Table 1. Employees, wages
Average registered number of employees – all permanent and temporary employees (regardless of their nationality), who have contracts of employment with their employers (in cooperatives persons – members of the cooperative with contracts of employments, too) and receive wages from the employer for the work they do. It doesn’t matter, whether they are really present at work or not (e.g., for illness, holiday, military training, etc.). Persons such as women on maternity and child-care leaves, persons in military service (including the compulsory community service), apprentices and students on practice, persons working on the basis of contracts for work or fixed job contracts, etc. are not included here.
The average number of employees in actual persons is calculated as the arithmetic mean of average numbers of employees in individual months.
Conversion to full-time equivalent persons is carried out for part-time employees.
Wages (excl. OPC – other personal costs) - both financial and non-financial remuneration (wages in kind) provided by employers to employees for work. They include scale wages and salaries, personal assessments, extra pays and supplementary charges and other similar pays, premiums and various remunerations, compensations for wages and salaries, remuneration for being on-call. Wages in kind also include the relevant share of the acquisition costs of motor vehicles provided to employees by employers for personal and business purposes. Wages also include remuneration for work paid, as decided by the employer, from disposable profits, remuneration fund or any other fund created from disposable profits.
Other personal costs (OPC) are not included in wages. The wages are gross wages charged to be paid.
Other personal costs (OPC) – remunerations for work done on the basis of other than labour, service or member relationships to the employer. They mostly include remuneration for work done on the basis of other than contract of employment, remuneration based on copyright, severance payments, remuneration to board members (except for royalties paid from profits), remuneration to apprentices, etc.
Table 4. Basic data on tangible and intangible fixed assets
Acquisition of tangible and intangible fixed assets includes expenses spent during the reference quarter on the acquisition of these assets by
a) purchasing or by own activity
b) acquiring rights to intellectual creative activity results
c) by free acquisition or transfer in accordance with legal regulations or by transfer from personal use to business use. Acquisition of tangible fixed assets includes expenses spent gradually or all at once regardless of whether the fixed asset was put in use in the quarter or not. The acquisition also includes the value of fixed assets financially leased, at the level of their initial value (not repayments). (It concerns financial leasing contracts whose date of the beginning of maturity falls in the reference quarter.)

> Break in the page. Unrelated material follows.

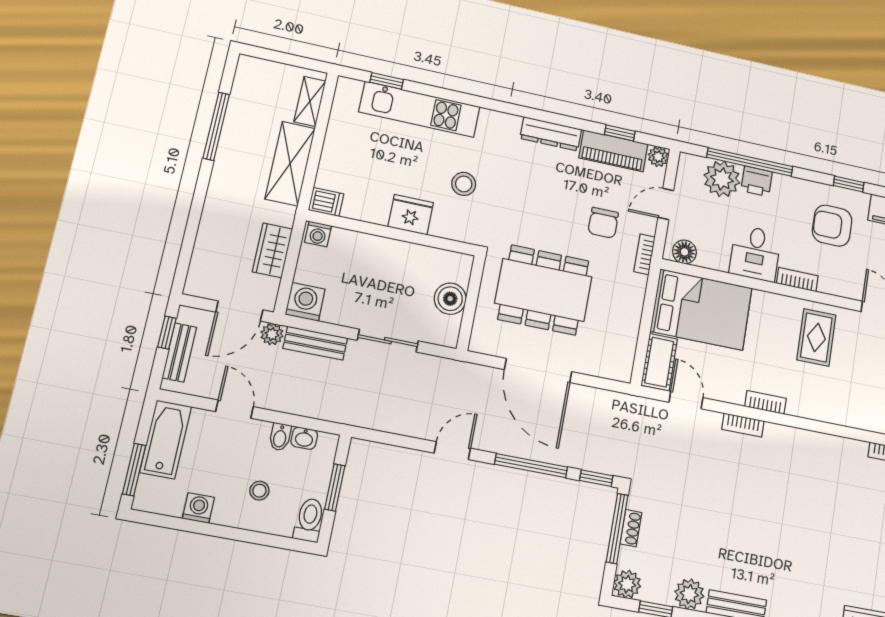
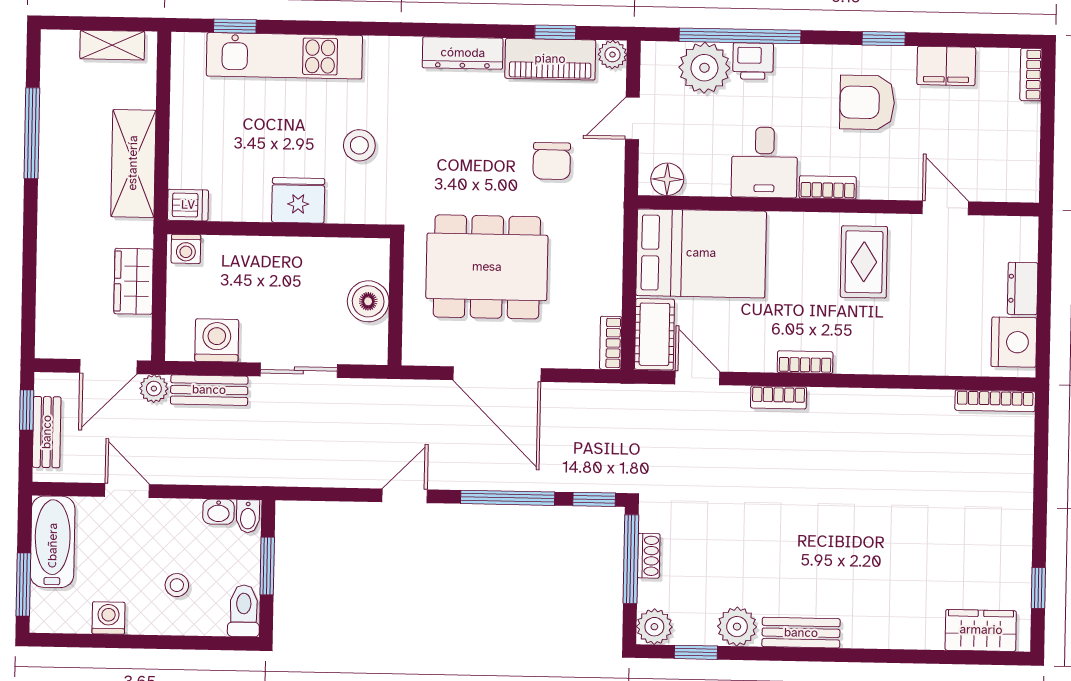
shelving: (310, 101) -> (112, 45), moved, turned 90
bookcase: (644, 254) -> (611, 343), moved
washing machine: (305, 302) -> (217, 340), moved
bidet: (280, 437) -> (248, 516), moved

Acquisition of intangible fixed assets, total – includes
- expenses on starting a new business,
- intangible results of research and similar activities not subjected to industrial and
other valuable rights
- software,
- know-how,
- licences,
- subjects of industrial rights and other results of intellectual creative activity, which
are subjects of valuable rights acquired and provided
Acquisition of tangible fixed assets (excl. land) - data are derived from totals on the debit side of accounts, which register purchases of tangible fixed assets (depending on the chart of accounts and the book-keeping methods the reporting units use), or from respective property accounts (if the purchased fixed assets was accounted directly on this account). Only the aggregate of items charged in the reference period is given (not totals from the beginning of year).
Buildings, halls and constructions, machinery, instruments, equipment and inventory, means of transport – expenses mentioned in these lines include the acquisition of both new fixed assets (regardless of the country origin) and imported fixed assets used abroad already, regardless whether the fixed assets were imported by an investor or a third person (from the viewpoint of the Czech Republic this property is considered to be new). Costs associated with the implementation of technical improvement of an existing fixed asset or with a technical reclamation of land belong here as well. Expenses on the acquisition of buildings and constructions are shown exclusive of the value of land.
Sales and free transfers of tangible and intangible fixed assets (excl. land) – where tangible or intangible fixed assets were transferred to another user free, net book value (difference between acquisition costs and depreciation) was included here.